As a true point of reference for documentation and knowledge capitalization, the CoE drives training and the technological acculturation of employees. It encourages the proliferation of use cases and networks experts and business teams to foster experience sharing.

“Fail fast, fail small, learn quickly”

The CoE encourages rapid experimentation. It develops small-scale Proofs of Concept (POC) to test innovations before scaling them. This approach reduces risks and costs by identifying technical and functional challenges early on, facilitates stakeholder buy-in by demonstrating project benefits, and optimizes budget allocation by avoiding heavy investment in non-viable solutions.

Implementing a CoE – Start Small, Think Big

There are several levels of CoE maturity, and it is possible to approach its implementation pragmatically by adopting an evolutionary approach tailored to the solution's usage over time.

Rather than aiming for a full committee immediately, it is advisable to adopt an agile and scalable approach, prioritizing a gradual ramp-up to create value quickly while preparing for future expansion. Fast deployment should center first on priority missions (governance, training, support), gradually expanding the scope as usage evolves.
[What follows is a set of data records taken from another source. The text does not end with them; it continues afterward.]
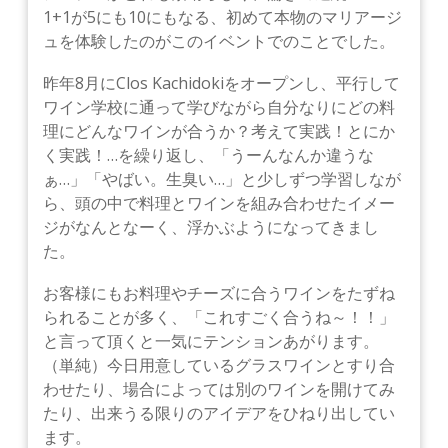
1+1が5にも10にもなる、初めて本物のマリアージ
ュを体験したのがこのイベントでのことでした。
昨年8月にClos Kachidokiをオープンし、平行して
ワイン学校に通って学びながら自分なりにどの料
理にどんなワインが合うか？考えて実践！とにか
く実践！…を繰り返し、「うーんなんか違うな
ぁ…」「やばい。生臭い…」と少しずつ学習しなが
ら、頭の中で料理とワインを組み合わせたイメー
ジがなんとなーく、浮かぶようになってきまし
た。
お客様にもお料理やチーズに合うワインをたずね
られることが多く、「これすごく合うね～！！」
と言って頂くと一気にテンションあがります。
（単純）今日用意しているグラスワインとすり合
わせたり、場合によっては別のワインを開けてみ
たり、出来うる限りのアイデアをひねり出してい
ます。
Centralized, Decentralized, Hybrid: Which Model for a CoE?

Different organizational types can be considered, each with its own advantages and disadvantages:

Centralized Approach: The CoE is managed by a single team acting as a central authority. Steering, training, and expertise are grouped in one place, ensuring strategic consistency, standardized practices, and resource pooling. However, it may lack the flexibility to meet local specificities and can slow down initiative adoption.
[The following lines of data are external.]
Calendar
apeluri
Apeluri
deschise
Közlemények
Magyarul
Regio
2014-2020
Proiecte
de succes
Decentralized Approach: Governance is distributed across several teams or departments. Decision-making is local, fostering team involvement and offering more reactivity, but it carries risks of inconsistency and complicates the sharing of best practices.
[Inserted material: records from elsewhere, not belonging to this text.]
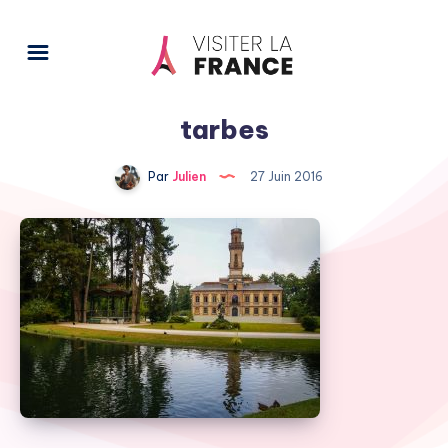
tarbes
Par
Julien
27 Juin 2016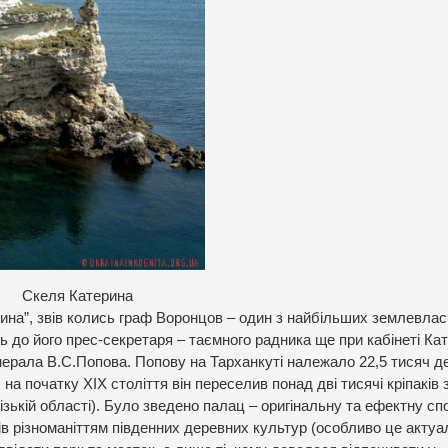
Скеля Катерина
ина”, звів колись граф Воронцов – один з найбільших землевлас
ь до його прес-секретаря – таємного радника ще при кабінеті Ка
енерала В.С.Попова. Попову на Тарханкуті належало 22,5 тисяч д
на початку ХІХ століття він переселив понад дві тисячі кріпаків 
ізькій області). Було зведено палац – оригінальну та ефектну сп
чів різноманіттям південних деревних культур (особливо це актуа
Hybrid Approach: Many organizations opt for a hybrid model with a central framework to guarantee standards and decentralized execution that allows entities to adapt those standards to their needs.

The CoE organization can evolve over time: a centralized model can gradually open up toward hybrid governance as use cases multiply. The choice depends on company size and culture, with one constant goal: maximizing impact without losing agility.

Key Roles to Onboard in a CoE

The composition of a CoE varies by organizational mode but must reflect the platform's usage. If the first use case concerns only a narrow scope, the CoE can start small and expand later. A high-performing CoE generally includes:

  • Executive Sponsoring: Support from leadership to legitimize the initiative and ensure alignment with strategic goals.

  • A Dedicated Team: Business representatives to guarantee functional consistency and technical experts for solution maintenance and evolution.

  • A Project Manager: To ensure coordination and tracking of initiatives.

  • Cross-functional Partnerships: Close collaboration, particularly with IT teams, to facilitate interdisciplinary cooperation and ensure practice adoption.

The CoE must not become another bureaucratic body. It must be agile and autonomous to adapt quickly to user needs and become a true strategic partner.

The CoE: A Value Catalyst

The CoE plays a central role in the sustainability of EPM platforms by ensuring their continuous adaptation to the company's evolution and changing needs. By aligning business processes with technological innovations, it maximizes tool efficiency while facilitating team adoption. Structured around a dedicated, agile team, it becomes a true driver of innovation, guaranteeing the consistency and long-term value of the solution. By strengthening agility and stimulating innovation through coherent management, the CoE establishes itself as a value catalyst for EPM platforms.